The House of Lords voted 326 to 248 in favour of a motion put forward by the Bishop of St Albans, Alan Smith, to insert into the legislation a clause prohibiting remediation costs from being passed on to residents.
It means MPs will once again debate and vote on the amendment, sometimes called the McPartland-Smith Amendment after the two Conservative backbenchers who first tabled it.
The Lords previously batted the amendment back to the Commons in November, but MPs subsequently voted 340-225 in favour of a government motion to reject it to the dismay of campaigners.
Ministers have argued that the Fire Safety Bill is not the correct vehicle to address issues over remediation costs, as a relatively short piece of legislation placing a duty on building owners to inspect cladding and fire doors.
Instead, they intend to cover the matter in the much longer Building Safety Bill, which sets out wholesale reforms to the regulatory framework surrounding residential building safety and is due to be introduced in spring.
The government is yet to commit to legislating to protect leaseholders from cladding remediation costs.
Today’s Lords vote in favour of the amendment passed despite opposition from all but three Conservative peers, with backing from Labour, the Liberal Democrats, the bishops and the majority of crossbenchers.
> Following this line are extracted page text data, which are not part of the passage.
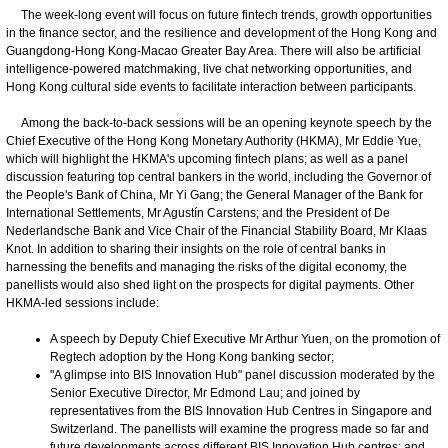
The week-long event will focus on future fintech trends, growth opportunities
in the finance sector, and the resilience and development of the Hong Kong and
Guangdong-Hong Kong-Macao Greater Bay Area. There will also be artificial
intelligence-powered matchmaking, live chat networking opportunities, and
Hong Kong cultural side events to facilitate interaction between participants.
Among the back-to-back sessions will be an opening keynote speech by the
Chief Executive of the Hong Kong Monetary Authority (HKMA), Mr Eddie Yue,
which will highlight the HKMA's upcoming fintech plans; as well as a panel
discussion featuring top central bankers in the world, including the Governor of
the People's Bank of China, Mr Yi Gang; the General Manager of the Bank for
International Settlements, Mr Agustín Carstens; and the President of De
Nederlandsche Bank and Vice Chair of the Financial Stability Board, Mr Klaas
Knot. In addition to sharing their insights on the role of central banks in
harnessing the benefits and managing the risks of the digital economy, the
panellists would also shed light on the prospects for digital payments. Other
HKMA-led sessions include:
A speech by Deputy Chief Executive Mr Arthur Yuen, on the promotion of
Regtech adoption by the Hong Kong banking sector;
"A glimpse into BIS Innovation Hub" panel discussion moderated by the
Senior Executive Director, Mr Edmond Lau; and joined by
representatives from the BIS Innovation Hub Centres in Singapore and
Switzerland. The panellists will examine the progress made so far and
future developments across different BIS Innovation Hub centres; and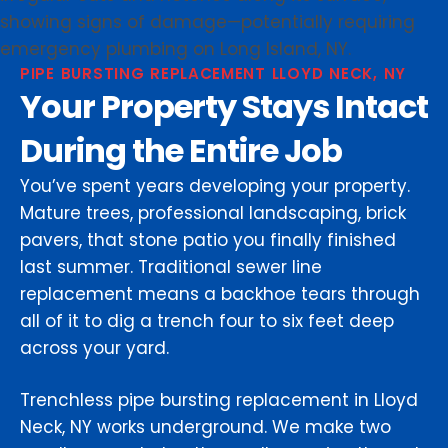
PIPE BURSTING REPLACEMENT LLOYD NECK, NY
Your Property Stays Intact
During the Entire Job
You’ve spent years developing your property.
Mature trees, professional landscaping, brick
pavers, that stone patio you finally finished
last summer. Traditional sewer line
replacement means a backhoe tears through
all of it to dig a trench four to six feet deep
across your yard.
Trenchless pipe bursting replacement in Lloyd
Neck, NY works underground. We make two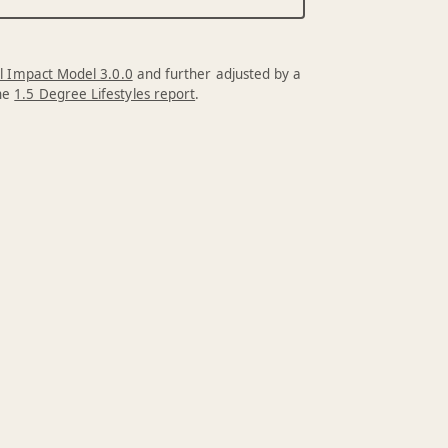
l Impact Model 3.0.0
and further adjusted by a
the
1.5 Degree Lifestyles report
.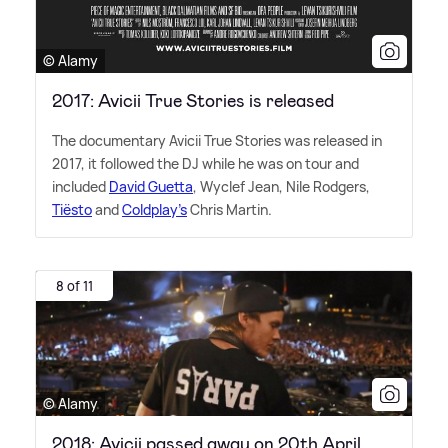
© Alamy
2017: Avicii True Stories is released
The documentary Avicii True Stories was released in
2017, it followed the DJ while he was on tour and
included
David Guetta
, Wyclef Jean, Nile Rodgers,
Tiësto
and
Coldplay's
Chris Martin.
8 of 11
© Alamy
2018: Avicii passed away on 20th April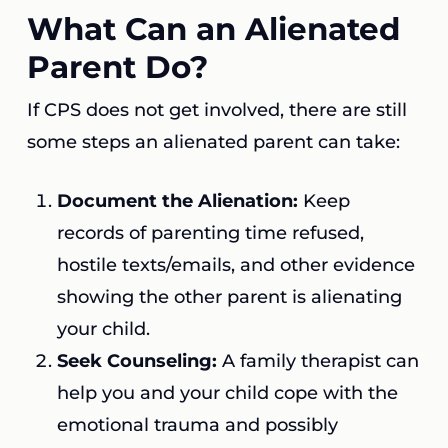
What Can an Alienated
Parent Do?
If CPS does not get involved, there are still
some steps an alienated parent can take:
Document the Alienation:
Keep
records of parenting time refused,
hostile texts/emails, and other evidence
showing the other parent is alienating
your child.
Seek Counseling:
A family therapist can
help you and your child cope with the
emotional trauma and possibly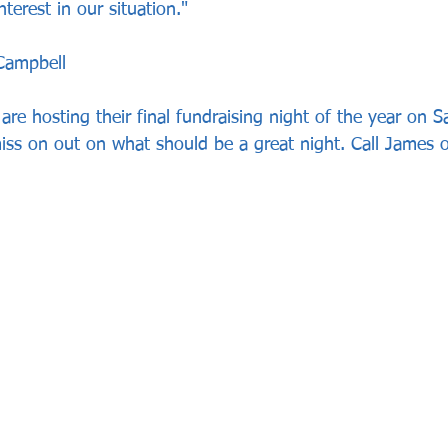
terest in our situation."
Campbell
re hosting their final fundraising night of the year on S
ss on out on what should be a great night. Call James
It is highly unusual for a bill to be sent back to the Commons twice and the Lords will not be able to do so again after MPs’ second vote on the amendment.
A spokesperson for the End Our Cladding Scandal campaign, which is run by leaseholders in partnership with Inside Housing and The Sunday Times, said: “Millions are still living in dangerous buildings, with flammable cladding on the outside and defective fire protection inside, with the government still refusing to bite the bullet and properly help.
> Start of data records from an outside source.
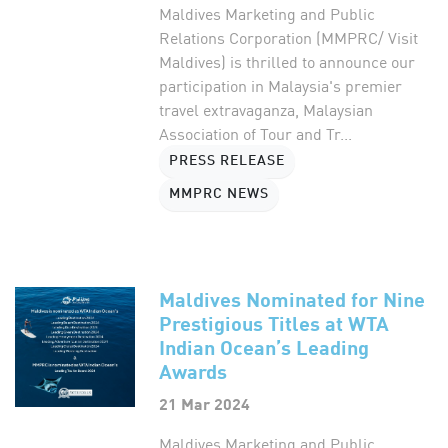
Maldives Marketing and Public
Relations Corporation (MMPRC/ Visit
Maldives) is thrilled to announce our
participation in Malaysia's premier
travel extravaganza, Malaysian
Association of Tour and Tr...
PRESS RELEASE
MMPRC NEWS
Maldives Nominated for Nine
Prestigious Titles at WTA
Indian Ocean’s Leading
Awards
21 Mar 2024
Maldives Marketing and Public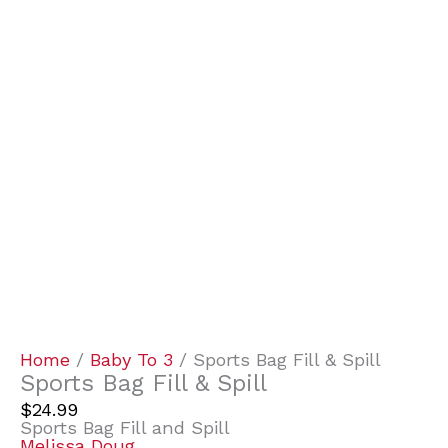
Home
/
Baby To 3
/ Sports Bag Fill & Spill
Sports Bag Fill & Spill
$
24.99
Sports Bag Fill and Spill
Melissa Doug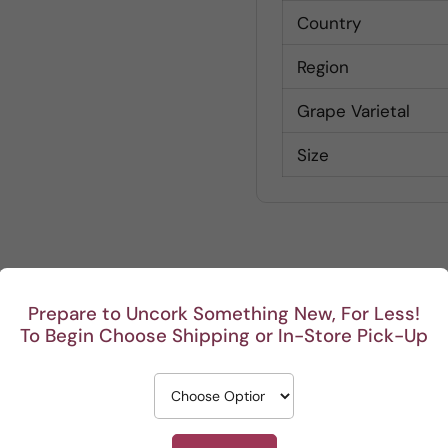
Country
Region
Grape Varietal
Size
Customer Reviews
Prepare to Uncork Something New, For Less!
To Begin Choose Shipping or In-Store Pick-Up
Be the first to write a review
Write a review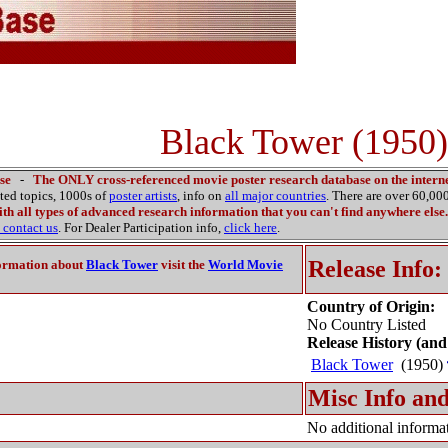
Black Tower (1950)
se
-
The ONLY cross-referenced movie poster research database on the interne
ated topics, 1000s of
poster artists
, info on
all major countries
. There are over 60,0
th all types of advanced research information that you can't find anywhere else.
contact us
. For Dealer Participation info,
click here
.
Release Info:
ormation about
Black Tower
visit the
World Movie
Country of Origin:
No Country Listed
Release History (and
Black Tower
(1950)
Misc Info and
No additional informat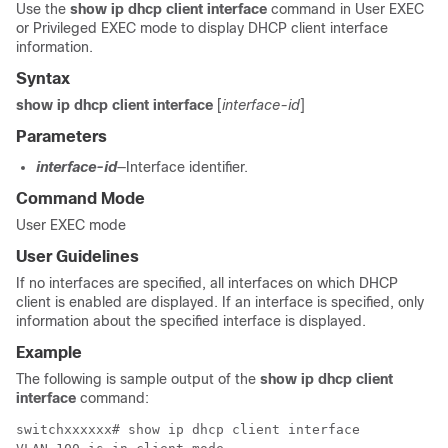
Use the
show ip dhcp client interface
command in User EXEC
or Privileged EXEC mode to display DHCP client interface
information.
Syntax
show ip dhcp client interface
[
interface-id
]
Parameters
interface-id
—Interface identifier.
Command Mode
User EXEC mode
User Guidelines
If no interfaces are specified, all interfaces on which DHCP
client is enabled are displayed. If an interface is specified, only
information about the specified interface is displayed.
Example
The following is sample output of the
show ip dhcp client
interface
command:
switchxxxxxx# show ip dhcp client interface
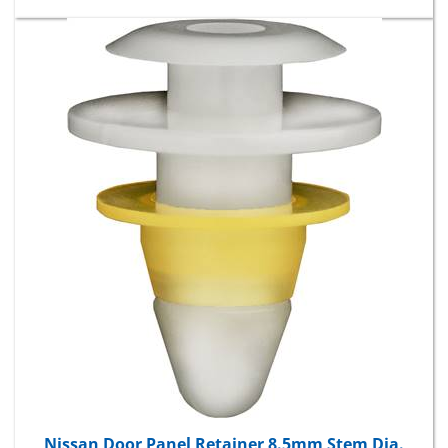
Nissan Door Panel Retainer 8.5mm Stem Dia.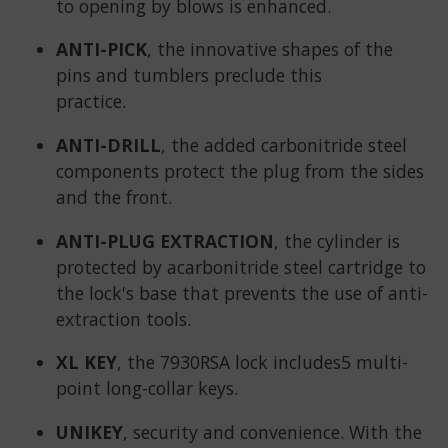
to opening by blows is enhanced.
ANTI-PICK
, the innovative shapes of the
pins and tumblers preclude this
practice.
ANTI-DRILL
, the added carbonitride steel
components protect the plug from the sides
and the front.
ANTI-PLUG EXTRACTION
, the cylinder is
protected by acarbonitride steel cartridge to
the lock's base that prevents the use of anti-
extraction tools.
XL KEY
, the 7930RSA lock includes5 multi-
point long-collar keys.
UNIKEY
, security and convenience. With the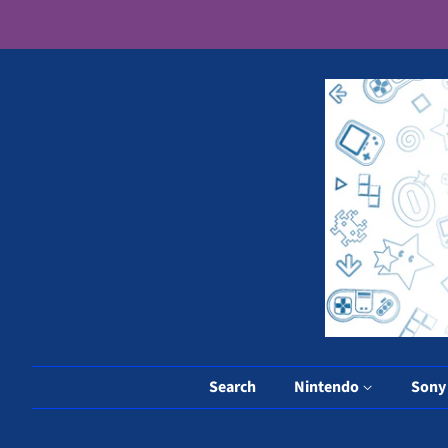
Search
Nintendo
Son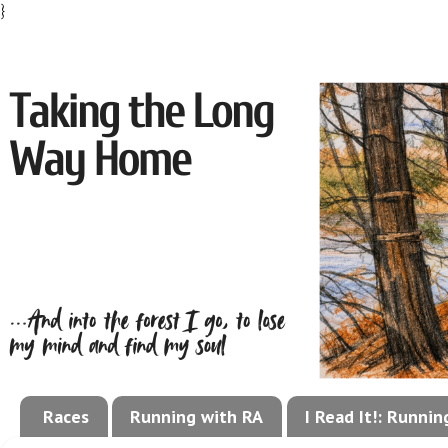
}
Races
Running with RA
I Read It!: Runni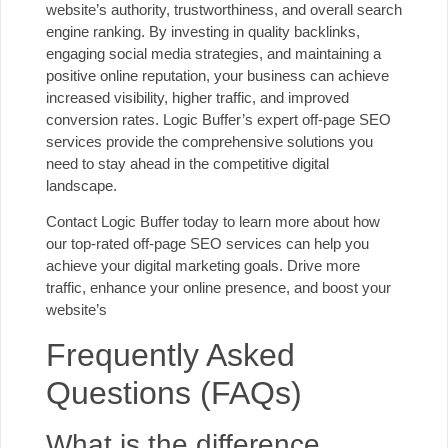
website’s authority, trustworthiness, and overall search
engine ranking. By investing in quality backlinks,
engaging social media strategies, and maintaining a
positive online reputation, your business can achieve
increased visibility, higher traffic, and improved
conversion rates. Logic Buffer’s expert off-page SEO
services provide the comprehensive solutions you
need to stay ahead in the competitive digital
landscape.
Contact Logic Buffer
today to learn more about how
our top-rated off-page SEO services can help you
achieve your digital marketing goals. Drive more
traffic, enhance your online presence, and boost your
website’s
Frequently Asked
Questions (FAQs)
What is the difference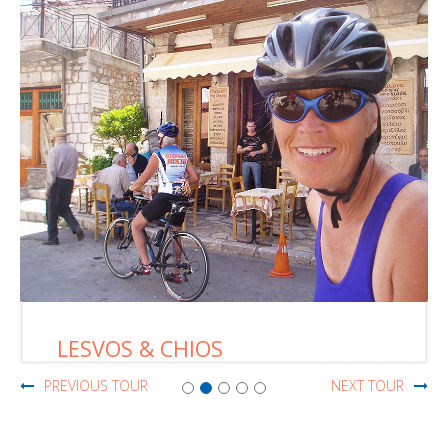
LESVOS & CHIOS
PREVIOUS TOUR
NEXT TOUR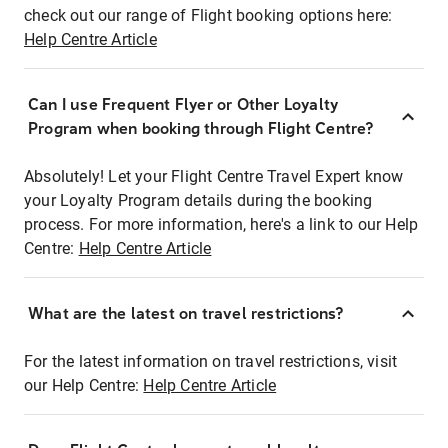
check out our range of Flight booking options here:
Help Centre Article
Can I use Frequent Flyer or Other Loyalty
Program when booking through Flight Centre?
Absolutely! Let your Flight Centre Travel Expert know
your Loyalty Program details during the booking
process. For more information, here's a link to our Help
Centre:
Help Centre Article
What are the latest on travel restrictions?
For the latest information on travel restrictions, visit
our Help Centre:
Help Centre Article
“It’s high time to get rid of the cladding tax on leaseholders, many of whom are first-time buyers who will be facing bankruptcy to solve a problem caused by the government’s inadequate regulations and developer malpractice.
“The majority of MPs have constituents living in firetrap flats; it is now down to them to do the right thing and join our fight for fairness to ensure hardworking homeowners are not forced to pay to put right the cladding scandal that has engulfed the country.”
Hundreds of thousands of leaseholders across England are believed to be in buildings that require costly cladding remediation, with the issue having a knock-on effect on the wider housing market.
In a bid to tackle the problem, the government last month upped its total funding to pay for the work on high rises to £5bn.
But campaigners were angered by its decision to offer only loans for affected leaseholders in buildings shorter than 18m.